Léon XIV est un pape augustinien, le premier de l'histoire. Quel type de spiritualité peut-il apporter ?

« La grande tradition spirituelle d'Augustin, l'un des fondements du christianisme occidental. Ce pape n'est pas seulement un augustinien, mais aussi un fils de l'Église postconciliaire, puisqu'il est né en 1955 et a grandi dans le sillage de Vatican II. En même temps, c'est un pape enraciné dans la grande tradition d'Augustin et des Pères. »

De ses premiers mots prononcés depuis la loggia de Saint-Pierre, quel programme pontifical semble se dégager ?

« Mon sentiment est que Léon XIV, contrairement à un monde qui court, est calme et serein ; les paroles prononcées le 8 mai viennent du cœur, des préoccupations de paix, de mission, de communication de l'Évangile.

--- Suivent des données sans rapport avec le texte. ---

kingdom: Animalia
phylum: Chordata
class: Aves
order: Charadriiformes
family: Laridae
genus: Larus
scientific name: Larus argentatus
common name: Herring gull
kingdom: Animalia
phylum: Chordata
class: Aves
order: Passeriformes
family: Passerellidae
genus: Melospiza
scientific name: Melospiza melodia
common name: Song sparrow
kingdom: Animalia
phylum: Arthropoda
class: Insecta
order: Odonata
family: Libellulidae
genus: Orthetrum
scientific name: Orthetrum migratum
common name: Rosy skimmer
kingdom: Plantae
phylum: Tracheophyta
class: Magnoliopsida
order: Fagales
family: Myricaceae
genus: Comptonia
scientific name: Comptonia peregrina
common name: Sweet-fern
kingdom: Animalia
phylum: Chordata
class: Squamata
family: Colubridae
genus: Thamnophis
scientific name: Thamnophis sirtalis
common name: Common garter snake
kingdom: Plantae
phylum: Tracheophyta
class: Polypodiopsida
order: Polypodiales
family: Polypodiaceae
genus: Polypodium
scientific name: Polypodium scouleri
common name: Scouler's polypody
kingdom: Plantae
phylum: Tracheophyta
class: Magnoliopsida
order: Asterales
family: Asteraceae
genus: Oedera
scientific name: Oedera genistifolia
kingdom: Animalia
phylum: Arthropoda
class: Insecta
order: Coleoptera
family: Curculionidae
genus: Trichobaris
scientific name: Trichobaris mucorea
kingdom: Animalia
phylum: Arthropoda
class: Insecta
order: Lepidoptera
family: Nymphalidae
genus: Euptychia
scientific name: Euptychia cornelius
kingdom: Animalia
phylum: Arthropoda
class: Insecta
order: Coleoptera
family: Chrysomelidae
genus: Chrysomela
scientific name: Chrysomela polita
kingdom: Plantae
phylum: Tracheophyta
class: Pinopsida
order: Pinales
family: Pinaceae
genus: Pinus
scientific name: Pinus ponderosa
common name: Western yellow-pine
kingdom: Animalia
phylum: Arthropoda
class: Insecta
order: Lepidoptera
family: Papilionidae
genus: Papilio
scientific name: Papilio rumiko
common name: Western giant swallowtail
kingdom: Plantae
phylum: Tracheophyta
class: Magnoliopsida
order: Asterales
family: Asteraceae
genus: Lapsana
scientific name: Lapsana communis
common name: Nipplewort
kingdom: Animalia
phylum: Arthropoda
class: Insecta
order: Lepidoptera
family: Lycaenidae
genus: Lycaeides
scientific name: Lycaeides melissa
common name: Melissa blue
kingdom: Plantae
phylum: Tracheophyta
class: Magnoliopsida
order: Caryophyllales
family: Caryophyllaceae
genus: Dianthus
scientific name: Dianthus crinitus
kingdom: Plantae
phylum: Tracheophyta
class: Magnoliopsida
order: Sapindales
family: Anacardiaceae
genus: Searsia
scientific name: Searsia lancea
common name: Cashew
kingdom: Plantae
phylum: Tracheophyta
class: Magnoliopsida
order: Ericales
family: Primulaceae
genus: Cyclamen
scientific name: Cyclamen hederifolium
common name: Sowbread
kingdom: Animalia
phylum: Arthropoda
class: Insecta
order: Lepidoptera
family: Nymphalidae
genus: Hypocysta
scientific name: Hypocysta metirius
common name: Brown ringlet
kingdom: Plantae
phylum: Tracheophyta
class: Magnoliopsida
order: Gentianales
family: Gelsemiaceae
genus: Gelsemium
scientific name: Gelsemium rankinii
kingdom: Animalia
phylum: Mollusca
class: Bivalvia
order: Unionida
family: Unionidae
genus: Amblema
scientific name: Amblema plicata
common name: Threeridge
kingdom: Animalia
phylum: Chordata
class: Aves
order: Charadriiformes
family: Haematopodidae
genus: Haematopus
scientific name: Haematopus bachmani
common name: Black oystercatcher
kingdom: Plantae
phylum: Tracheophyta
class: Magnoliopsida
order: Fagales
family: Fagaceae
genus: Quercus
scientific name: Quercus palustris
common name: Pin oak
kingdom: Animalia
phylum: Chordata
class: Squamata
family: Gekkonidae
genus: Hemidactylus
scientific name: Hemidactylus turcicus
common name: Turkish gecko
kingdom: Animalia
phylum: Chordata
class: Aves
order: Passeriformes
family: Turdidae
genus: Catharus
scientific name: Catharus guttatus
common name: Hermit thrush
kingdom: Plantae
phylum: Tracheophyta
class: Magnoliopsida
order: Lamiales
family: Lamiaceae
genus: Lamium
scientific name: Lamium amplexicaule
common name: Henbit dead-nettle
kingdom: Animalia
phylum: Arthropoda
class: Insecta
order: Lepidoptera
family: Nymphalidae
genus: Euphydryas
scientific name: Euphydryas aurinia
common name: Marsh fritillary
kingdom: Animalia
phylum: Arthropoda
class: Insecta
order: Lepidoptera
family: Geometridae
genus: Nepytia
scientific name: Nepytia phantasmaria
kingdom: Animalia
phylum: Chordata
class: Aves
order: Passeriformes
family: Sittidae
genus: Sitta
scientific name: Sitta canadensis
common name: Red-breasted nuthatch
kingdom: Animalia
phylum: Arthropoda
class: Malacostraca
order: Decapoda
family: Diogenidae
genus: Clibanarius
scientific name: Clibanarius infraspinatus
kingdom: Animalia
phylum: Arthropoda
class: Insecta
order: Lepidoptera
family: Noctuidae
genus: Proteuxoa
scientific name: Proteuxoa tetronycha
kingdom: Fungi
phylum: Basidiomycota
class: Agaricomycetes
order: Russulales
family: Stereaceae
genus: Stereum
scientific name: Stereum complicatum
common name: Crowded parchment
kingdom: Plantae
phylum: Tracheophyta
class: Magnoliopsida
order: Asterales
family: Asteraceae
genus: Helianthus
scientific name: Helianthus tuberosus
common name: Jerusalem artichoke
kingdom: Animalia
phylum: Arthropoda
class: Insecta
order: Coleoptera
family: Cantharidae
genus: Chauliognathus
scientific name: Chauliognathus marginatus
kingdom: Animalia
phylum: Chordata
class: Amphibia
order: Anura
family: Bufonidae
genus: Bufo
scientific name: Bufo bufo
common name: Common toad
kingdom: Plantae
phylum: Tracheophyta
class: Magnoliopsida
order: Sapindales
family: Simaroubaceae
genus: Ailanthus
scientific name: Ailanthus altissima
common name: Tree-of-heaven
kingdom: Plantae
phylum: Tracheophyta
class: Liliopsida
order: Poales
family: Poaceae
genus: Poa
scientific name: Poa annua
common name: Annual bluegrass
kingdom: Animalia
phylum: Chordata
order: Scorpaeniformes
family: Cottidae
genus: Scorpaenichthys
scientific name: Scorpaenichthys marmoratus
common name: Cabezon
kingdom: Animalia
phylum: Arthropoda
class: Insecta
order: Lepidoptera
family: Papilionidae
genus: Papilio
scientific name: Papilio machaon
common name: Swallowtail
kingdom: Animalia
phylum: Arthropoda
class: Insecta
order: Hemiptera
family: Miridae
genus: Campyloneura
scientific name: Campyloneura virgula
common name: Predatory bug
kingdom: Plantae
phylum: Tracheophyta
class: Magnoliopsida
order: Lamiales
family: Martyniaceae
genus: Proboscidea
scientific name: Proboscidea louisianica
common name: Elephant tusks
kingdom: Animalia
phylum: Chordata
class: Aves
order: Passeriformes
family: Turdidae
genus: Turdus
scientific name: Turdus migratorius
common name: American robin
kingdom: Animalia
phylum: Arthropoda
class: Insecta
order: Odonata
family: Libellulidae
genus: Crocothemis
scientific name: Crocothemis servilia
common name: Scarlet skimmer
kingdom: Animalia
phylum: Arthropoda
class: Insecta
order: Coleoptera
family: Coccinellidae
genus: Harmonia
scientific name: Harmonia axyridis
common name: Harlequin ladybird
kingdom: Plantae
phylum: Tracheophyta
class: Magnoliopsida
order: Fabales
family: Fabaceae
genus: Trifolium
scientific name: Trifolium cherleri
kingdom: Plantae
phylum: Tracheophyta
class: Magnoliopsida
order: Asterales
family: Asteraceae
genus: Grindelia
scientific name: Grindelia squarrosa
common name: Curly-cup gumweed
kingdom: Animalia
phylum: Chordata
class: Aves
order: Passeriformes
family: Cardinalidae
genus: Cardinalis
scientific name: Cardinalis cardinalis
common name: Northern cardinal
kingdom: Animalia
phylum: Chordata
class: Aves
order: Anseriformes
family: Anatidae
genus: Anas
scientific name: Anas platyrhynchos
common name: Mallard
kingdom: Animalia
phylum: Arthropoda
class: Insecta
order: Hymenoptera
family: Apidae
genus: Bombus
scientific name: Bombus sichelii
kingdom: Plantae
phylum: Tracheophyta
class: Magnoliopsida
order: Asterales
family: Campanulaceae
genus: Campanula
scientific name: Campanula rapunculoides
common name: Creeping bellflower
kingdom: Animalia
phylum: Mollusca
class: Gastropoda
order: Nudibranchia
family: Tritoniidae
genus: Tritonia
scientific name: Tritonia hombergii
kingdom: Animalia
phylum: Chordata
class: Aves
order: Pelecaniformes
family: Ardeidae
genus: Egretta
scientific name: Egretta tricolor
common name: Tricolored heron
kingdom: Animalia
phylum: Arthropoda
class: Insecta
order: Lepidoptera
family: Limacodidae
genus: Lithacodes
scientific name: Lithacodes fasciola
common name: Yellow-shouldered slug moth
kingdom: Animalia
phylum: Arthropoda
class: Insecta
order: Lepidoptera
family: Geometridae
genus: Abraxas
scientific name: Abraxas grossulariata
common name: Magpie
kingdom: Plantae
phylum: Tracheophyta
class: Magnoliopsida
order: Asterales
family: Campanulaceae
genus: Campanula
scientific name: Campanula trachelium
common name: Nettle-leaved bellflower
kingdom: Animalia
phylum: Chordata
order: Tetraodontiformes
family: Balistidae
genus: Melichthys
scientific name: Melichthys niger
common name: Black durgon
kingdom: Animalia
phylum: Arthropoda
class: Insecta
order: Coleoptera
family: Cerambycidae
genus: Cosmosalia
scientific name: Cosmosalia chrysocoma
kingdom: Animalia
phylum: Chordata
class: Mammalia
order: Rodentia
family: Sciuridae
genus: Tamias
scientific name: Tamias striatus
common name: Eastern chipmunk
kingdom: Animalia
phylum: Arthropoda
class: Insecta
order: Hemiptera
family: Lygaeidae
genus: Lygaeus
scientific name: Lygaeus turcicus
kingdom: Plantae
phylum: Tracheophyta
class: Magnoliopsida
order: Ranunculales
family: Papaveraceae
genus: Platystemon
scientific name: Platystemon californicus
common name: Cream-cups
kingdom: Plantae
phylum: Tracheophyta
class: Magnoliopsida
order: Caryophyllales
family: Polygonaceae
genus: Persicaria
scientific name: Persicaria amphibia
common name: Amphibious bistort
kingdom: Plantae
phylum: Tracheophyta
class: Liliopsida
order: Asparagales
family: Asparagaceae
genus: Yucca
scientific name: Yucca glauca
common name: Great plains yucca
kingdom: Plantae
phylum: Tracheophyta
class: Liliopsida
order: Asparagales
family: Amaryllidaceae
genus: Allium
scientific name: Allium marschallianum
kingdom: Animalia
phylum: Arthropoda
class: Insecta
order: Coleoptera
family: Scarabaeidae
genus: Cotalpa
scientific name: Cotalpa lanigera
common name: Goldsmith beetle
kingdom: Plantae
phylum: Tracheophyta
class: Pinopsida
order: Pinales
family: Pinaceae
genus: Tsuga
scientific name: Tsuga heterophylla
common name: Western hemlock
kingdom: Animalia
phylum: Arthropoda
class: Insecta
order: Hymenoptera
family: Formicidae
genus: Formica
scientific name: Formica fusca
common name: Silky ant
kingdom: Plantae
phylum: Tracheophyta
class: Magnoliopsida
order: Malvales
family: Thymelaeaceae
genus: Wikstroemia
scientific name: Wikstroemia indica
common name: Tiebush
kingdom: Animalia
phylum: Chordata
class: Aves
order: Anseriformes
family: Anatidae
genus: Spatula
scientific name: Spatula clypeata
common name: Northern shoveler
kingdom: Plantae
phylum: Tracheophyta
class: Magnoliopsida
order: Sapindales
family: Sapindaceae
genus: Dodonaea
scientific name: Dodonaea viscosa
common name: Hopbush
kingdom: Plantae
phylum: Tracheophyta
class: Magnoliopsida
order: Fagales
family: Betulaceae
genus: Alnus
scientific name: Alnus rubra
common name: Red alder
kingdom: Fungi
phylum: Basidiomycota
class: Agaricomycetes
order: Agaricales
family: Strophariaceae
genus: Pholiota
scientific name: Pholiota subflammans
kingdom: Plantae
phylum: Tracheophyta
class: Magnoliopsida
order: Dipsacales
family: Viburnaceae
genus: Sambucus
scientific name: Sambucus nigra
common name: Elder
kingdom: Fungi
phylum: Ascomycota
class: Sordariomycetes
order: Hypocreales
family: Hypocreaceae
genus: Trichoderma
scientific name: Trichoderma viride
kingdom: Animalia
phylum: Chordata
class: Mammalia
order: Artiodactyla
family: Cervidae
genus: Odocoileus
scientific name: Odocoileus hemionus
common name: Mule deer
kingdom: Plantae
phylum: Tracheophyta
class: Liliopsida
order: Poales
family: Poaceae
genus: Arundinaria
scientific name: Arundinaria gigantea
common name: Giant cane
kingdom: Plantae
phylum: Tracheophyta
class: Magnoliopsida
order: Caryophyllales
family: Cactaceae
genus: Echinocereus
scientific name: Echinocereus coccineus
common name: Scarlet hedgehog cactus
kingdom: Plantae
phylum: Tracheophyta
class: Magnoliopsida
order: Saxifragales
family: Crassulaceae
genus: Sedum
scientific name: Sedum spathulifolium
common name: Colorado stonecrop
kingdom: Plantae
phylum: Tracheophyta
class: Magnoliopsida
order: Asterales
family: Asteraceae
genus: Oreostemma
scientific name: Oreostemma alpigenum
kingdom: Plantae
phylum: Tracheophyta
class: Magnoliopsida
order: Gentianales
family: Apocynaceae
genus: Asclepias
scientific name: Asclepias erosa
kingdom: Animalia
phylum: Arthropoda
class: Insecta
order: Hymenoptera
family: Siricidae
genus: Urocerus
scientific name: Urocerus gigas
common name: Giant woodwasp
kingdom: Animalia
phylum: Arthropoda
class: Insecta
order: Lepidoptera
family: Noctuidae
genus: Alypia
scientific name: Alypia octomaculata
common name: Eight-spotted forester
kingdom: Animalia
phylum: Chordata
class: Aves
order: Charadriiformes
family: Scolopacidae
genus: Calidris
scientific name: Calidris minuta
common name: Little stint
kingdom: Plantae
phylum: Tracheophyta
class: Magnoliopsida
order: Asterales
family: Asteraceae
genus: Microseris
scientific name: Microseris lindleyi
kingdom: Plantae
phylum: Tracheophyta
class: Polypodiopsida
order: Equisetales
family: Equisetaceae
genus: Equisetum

Je ne sais pas, je pense que le Pape ne se précipitera pas sur un programme, mais qu'il prendra contact doucement et profondément avec les différentes questions de l'Eglise ».

Quelles sont les questions les plus urgentes auxquelles le pape Léon devra s'attaquer ?

« Tout d'abord, il sera l'évêque de Rome. Et le diocèse de Rome ne peut pas être un appendice du ministère du pape ; à mon humble avis il faut repenser la relation entre la Curie romaine et le diocèse. Ensuite, il y a les grandes questions internationales : un message de paix à articuler. Le monde attend beaucoup du Pape. Les signes sont impressionnants : la grande tristesse causée par la mort de François, l'attention portée au nouveau pape, même à une époque sécularisée. Il est peut-être surprenant de constater que, comme le disait Romano Guardini, « l'Église se réveille dans les âmes ».